Saved entries
■ ■ ■

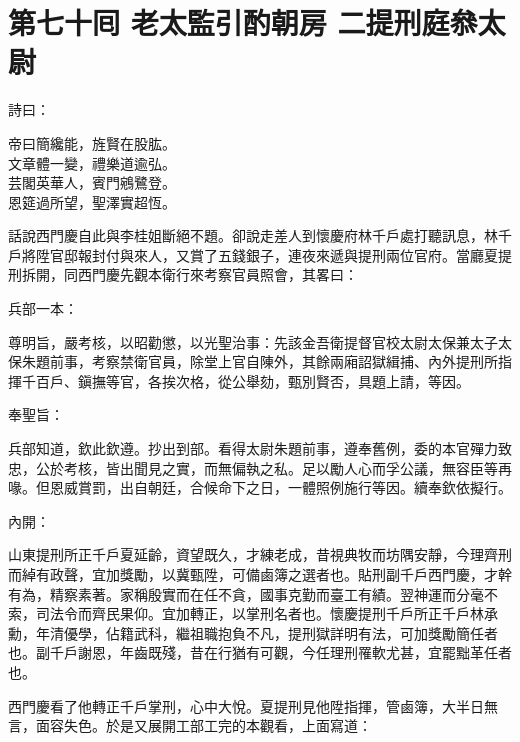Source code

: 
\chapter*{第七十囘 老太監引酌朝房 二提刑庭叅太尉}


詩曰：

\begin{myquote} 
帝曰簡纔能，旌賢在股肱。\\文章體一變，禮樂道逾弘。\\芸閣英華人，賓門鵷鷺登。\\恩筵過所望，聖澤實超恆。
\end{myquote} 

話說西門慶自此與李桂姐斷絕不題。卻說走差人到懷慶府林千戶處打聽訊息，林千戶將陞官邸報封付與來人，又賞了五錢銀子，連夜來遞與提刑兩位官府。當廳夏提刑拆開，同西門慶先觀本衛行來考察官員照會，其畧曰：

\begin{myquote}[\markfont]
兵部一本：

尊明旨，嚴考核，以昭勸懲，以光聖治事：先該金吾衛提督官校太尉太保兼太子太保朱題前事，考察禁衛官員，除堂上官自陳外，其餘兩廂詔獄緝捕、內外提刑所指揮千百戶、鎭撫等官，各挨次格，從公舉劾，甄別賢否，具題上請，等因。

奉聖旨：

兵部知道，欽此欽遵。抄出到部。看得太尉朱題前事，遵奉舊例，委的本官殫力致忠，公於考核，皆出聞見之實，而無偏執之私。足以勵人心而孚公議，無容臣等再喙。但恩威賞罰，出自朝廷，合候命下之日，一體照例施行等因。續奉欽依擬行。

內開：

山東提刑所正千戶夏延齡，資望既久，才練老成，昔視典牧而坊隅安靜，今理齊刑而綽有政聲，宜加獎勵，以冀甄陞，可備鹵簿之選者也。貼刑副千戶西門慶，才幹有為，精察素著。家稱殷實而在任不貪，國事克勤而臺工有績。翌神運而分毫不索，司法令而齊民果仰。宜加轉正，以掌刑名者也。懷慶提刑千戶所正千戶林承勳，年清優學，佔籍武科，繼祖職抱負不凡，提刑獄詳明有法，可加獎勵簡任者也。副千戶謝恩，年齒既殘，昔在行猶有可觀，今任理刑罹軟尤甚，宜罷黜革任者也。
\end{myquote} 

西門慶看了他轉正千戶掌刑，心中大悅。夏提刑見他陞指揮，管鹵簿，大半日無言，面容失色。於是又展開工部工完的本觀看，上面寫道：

■ ■ ■

▶ **Activity**
What is needed is an exact transcription of every entry, minus the pictures.

▶ **Solution for this task**
Source code

: 
\chapter*{第七十囘 老太監引酌朝房 二提刑庭叅太尉}


詩曰：

\begin{myquote} 
帝曰簡纔能，旌賢在股肱。\\文章體一變，禮樂道逾弘。\\芸閣英華人，賓門鵷鷺登。\\恩筵過所望，聖澤實超恆。
\end{myquote} 

話說西門慶自此與李桂姐斷絕不題。卻說走差人到懷慶府林千戶處打聽訊息，林千戶將陞官邸報封付與來人，又賞了五錢銀子，連夜來遞與提刑兩位官府。當廳夏提刑拆開，同西門慶先觀本衛行來考察官員照會，其畧曰：

\begin{myquote}[\markfont]
兵部一本：

尊明旨，嚴考核，以昭勸懲，以光聖治事：先該金吾衛提督官校太尉太保兼太子太保朱題前事，考察禁衛官員，除堂上官自陳外，其餘兩廂詔獄緝捕、內外提刑所指揮千百戶、鎭撫等官，各挨次格，從公舉劾，甄別賢否，具題上請，等因。

奉聖旨：

兵部知道，欽此欽遵。抄出到部。看得太尉朱題前事，遵奉舊例，委的本官殫力致忠，公於考核，皆出聞見之實，而無偏執之私。足以勵人心而孚公議，無容臣等再喙。但恩威賞罰，出自朝廷，合候命下之日，一體照例施行等因。續奉欽依擬行。

內開：

山東提刑所正千戶夏延齡，資望既久，才練老成，昔視典牧而坊隅安靜，今理齊刑而綽有政聲，宜加獎勵，以冀甄陞，可備鹵簿之選者也。貼刑副千戶西門慶，才幹有為，精察素著。家稱殷實而在任不貪，國事克勤而臺工有績。翌神運而分毫不索，司法令而齊民果仰。宜加轉正，以掌刑名者也。懷慶提刑千戶所正千戶林承勳，年清優學，佔籍武科，繼祖職抱負不凡，提刑獄詳明有法，可加獎勵簡任者也。副千戶謝恩，年齒既殘，昔在行猶有可觀，今任理刑罹軟尤甚，宜罷黜革任者也。
\end{myquote} 

西門慶看了他轉正千戶掌刑，心中大悅。夏提刑見他陞指揮，管鹵簿，大半日無言，面容失色。於是又展開工部工完的本觀看，上面寫道：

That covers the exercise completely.